Pina is a film for and about Pina Bausch, one of the most influential choreographers of modern dance. Rather than digging through the life of Bausch, the film is a respectful homage which allows the dancer’s art to establish the person she was.
There is no real narrative to Pina, which consists of dances, the bare minimum of archival footage, and brief interviews with the performers and Bausch herself. It is clean and consistent in its showcase of the late artist’s work, and refuses to sacrifice any of the art that it features.
Wenders shows Bausch’s art piece by piece in the film, focusing heavily on the choreography and performance art that she created over the past few decades. Each piece is performed and recreated by dancers who worked closely with Bausch, letting loose their emotions in and out of the studio. The interviews involve these same dancers simply sitting silently in front of the camera as their tales of Bausch are told through poignant voice-overs.
While many directors would have limited themselves to performing inside of a theater, Wenders takes full advantage of the world around him. Certain sequences are performed indoors, in theaters, glass houses and studios that are dressed to fit the tone of the piece. Others are taken outside, allowing the performers to utilize and explore both nature and the industrial world that surrounds them.
The film shows that there is much more to the art of dance than many would ever realize. The dedication and discipline evident in these performances can be overwhelming, as these men and women strip themselves of everything but raw passion, and its exploration of gender stereotypes is something to be seen. Whether it involves placing a man in a floral dress or having a woman carry a man on her back, Bausch shows that her art, like her life, was anything but safe and ordinary.
Those who have never found a film that uses 3-D well will take pleasure in knowing that the use of it in Pina is not the slightest bit gratuitous.

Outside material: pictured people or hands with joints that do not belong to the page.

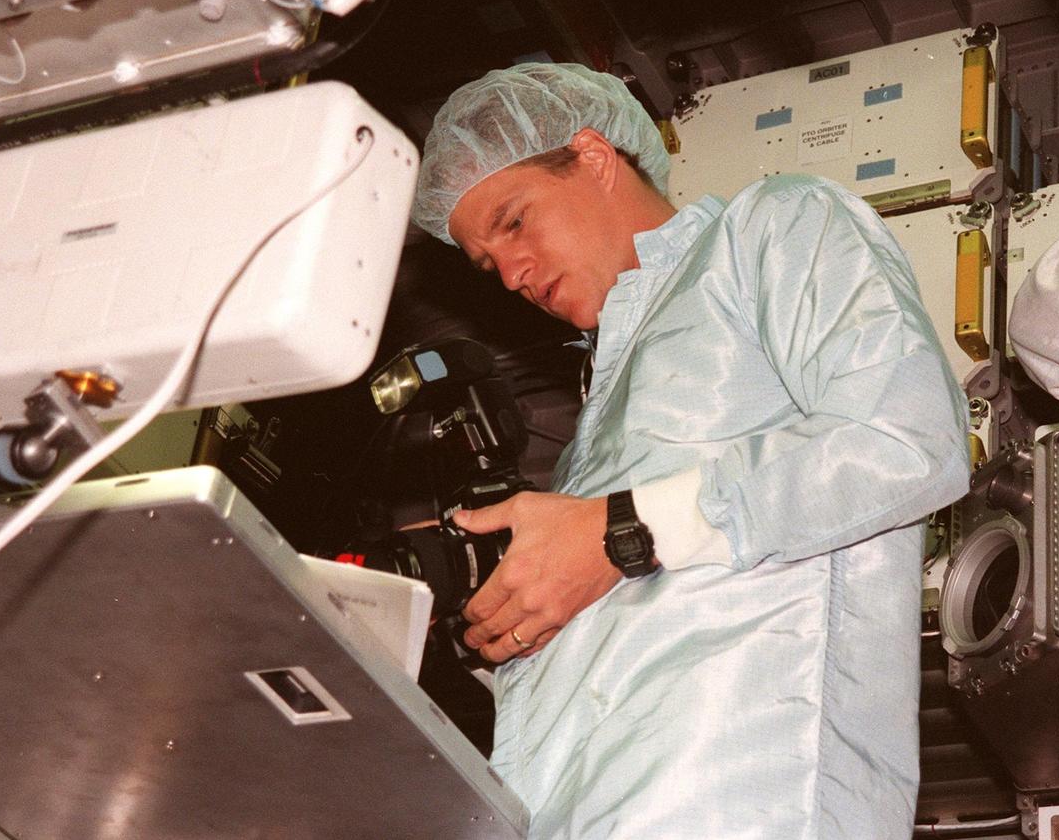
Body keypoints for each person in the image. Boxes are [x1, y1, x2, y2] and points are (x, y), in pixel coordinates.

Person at [411, 62, 970, 839]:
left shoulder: (770, 228)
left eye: (513, 222)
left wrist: (621, 530)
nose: (511, 274)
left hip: (733, 803)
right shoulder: (590, 442)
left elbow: (907, 439)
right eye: (487, 265)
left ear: (595, 156)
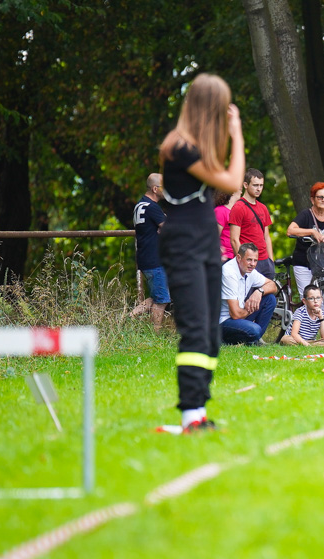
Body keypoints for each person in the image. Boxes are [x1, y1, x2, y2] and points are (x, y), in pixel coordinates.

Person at [158, 73, 245, 433]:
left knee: (211, 330)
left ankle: (201, 413)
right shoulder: (179, 146)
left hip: (206, 241)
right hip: (183, 244)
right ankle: (190, 414)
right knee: (195, 329)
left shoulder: (196, 147)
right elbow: (231, 182)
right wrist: (237, 133)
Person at [286, 182, 324, 298]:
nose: (323, 200)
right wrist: (312, 231)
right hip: (304, 262)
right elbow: (290, 230)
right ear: (312, 199)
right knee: (308, 298)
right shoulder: (306, 214)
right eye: (320, 197)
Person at [130, 173, 170, 331]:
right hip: (155, 259)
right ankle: (155, 334)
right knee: (161, 300)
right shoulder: (153, 207)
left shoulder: (140, 204)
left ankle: (130, 317)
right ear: (155, 189)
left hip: (145, 257)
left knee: (157, 295)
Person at [220, 243, 277, 345]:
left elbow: (273, 286)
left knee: (270, 299)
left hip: (240, 315)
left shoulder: (249, 270)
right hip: (223, 322)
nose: (253, 264)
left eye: (255, 260)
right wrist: (250, 308)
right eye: (249, 260)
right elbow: (235, 314)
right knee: (254, 330)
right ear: (238, 258)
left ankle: (254, 340)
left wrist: (259, 292)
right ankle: (224, 340)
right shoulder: (229, 273)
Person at [229, 168, 274, 279]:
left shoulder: (263, 208)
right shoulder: (238, 207)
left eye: (261, 185)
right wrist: (243, 262)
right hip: (249, 261)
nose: (259, 189)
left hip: (265, 260)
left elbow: (266, 237)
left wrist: (271, 261)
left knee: (270, 294)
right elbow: (234, 239)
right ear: (245, 185)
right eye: (255, 185)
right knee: (250, 296)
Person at [214, 186, 241, 262]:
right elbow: (214, 236)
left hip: (236, 257)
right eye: (239, 188)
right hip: (225, 258)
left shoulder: (237, 212)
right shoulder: (220, 211)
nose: (241, 191)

Wenders, who had been looking for a way to capture the beauty of dance for years, finally found the right cinematic tool to document Bausch’s work.
What we receive with the camerawork and the 3-D is a full display of textures and depth. The soil and sweat sticking to dancers’ bodies, the beads of water splashing as a woman twirls in the rain, or a lone dancer surrounded by an immense collection of machinery and construction—it is all designed to enhance the experience of the audience.
“Dance, dance, otherwise we are lost,” Bausch once said. Thanks to Wenders’ unforgettable film, many will begin to understand the beauty in dance and the freedom that it brings to those who are willing to embrace it.